* _ACTIVITY_:
A copy is needed of each line in the records that has the word "filho".

* _DATASET EXCERPTS_:
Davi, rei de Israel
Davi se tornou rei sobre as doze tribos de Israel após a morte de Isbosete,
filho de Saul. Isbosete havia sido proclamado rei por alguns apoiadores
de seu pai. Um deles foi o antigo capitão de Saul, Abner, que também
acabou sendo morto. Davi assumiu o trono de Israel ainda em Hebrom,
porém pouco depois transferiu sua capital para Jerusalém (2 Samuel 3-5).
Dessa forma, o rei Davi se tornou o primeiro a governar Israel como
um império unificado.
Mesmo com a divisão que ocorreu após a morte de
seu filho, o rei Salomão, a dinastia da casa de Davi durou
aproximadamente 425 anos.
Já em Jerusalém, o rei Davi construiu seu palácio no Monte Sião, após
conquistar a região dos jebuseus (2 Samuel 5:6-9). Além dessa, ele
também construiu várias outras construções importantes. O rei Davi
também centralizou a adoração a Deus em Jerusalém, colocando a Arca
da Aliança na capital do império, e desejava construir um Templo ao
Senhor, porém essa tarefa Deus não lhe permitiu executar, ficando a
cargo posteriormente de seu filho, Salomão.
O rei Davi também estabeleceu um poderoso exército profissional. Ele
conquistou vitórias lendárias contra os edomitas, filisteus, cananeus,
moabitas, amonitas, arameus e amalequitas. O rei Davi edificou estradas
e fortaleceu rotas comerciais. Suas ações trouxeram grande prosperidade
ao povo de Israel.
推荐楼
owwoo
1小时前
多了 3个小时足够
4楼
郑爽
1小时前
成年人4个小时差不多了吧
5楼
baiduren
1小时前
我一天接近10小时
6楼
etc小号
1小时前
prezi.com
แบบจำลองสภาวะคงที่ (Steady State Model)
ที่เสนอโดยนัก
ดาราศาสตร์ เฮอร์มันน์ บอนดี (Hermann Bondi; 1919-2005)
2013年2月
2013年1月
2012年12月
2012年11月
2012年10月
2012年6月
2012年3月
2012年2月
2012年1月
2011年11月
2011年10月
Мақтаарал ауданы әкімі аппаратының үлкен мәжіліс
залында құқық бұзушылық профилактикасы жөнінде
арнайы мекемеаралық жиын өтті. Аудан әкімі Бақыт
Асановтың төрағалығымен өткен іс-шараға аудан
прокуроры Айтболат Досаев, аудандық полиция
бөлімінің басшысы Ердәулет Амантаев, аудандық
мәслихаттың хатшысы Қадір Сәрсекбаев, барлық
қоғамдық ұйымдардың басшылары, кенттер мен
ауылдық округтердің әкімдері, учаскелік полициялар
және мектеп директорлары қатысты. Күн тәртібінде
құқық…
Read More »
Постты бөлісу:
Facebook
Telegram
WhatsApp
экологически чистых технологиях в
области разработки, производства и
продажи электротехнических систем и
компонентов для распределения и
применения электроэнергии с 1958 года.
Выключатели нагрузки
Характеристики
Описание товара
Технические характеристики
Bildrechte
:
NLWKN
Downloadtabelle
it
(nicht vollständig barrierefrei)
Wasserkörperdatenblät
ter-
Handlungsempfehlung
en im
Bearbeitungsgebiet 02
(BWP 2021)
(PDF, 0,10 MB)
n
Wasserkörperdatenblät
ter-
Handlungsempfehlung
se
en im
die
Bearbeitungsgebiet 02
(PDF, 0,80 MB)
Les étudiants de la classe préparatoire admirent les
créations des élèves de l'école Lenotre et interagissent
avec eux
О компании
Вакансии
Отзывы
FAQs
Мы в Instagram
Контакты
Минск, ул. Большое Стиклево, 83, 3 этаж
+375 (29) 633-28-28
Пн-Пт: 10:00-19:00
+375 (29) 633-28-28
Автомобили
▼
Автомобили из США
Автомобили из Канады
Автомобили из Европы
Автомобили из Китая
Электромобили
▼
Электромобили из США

* _WRITTEN RESPONSE_:
filho de Saul. Isbosete havia sido proclamado rei por alguns apoiadores
seu filho, o rei Salomão, a dinastia da casa de Davi durou
cargo posteriormente de seu filho, Salomão.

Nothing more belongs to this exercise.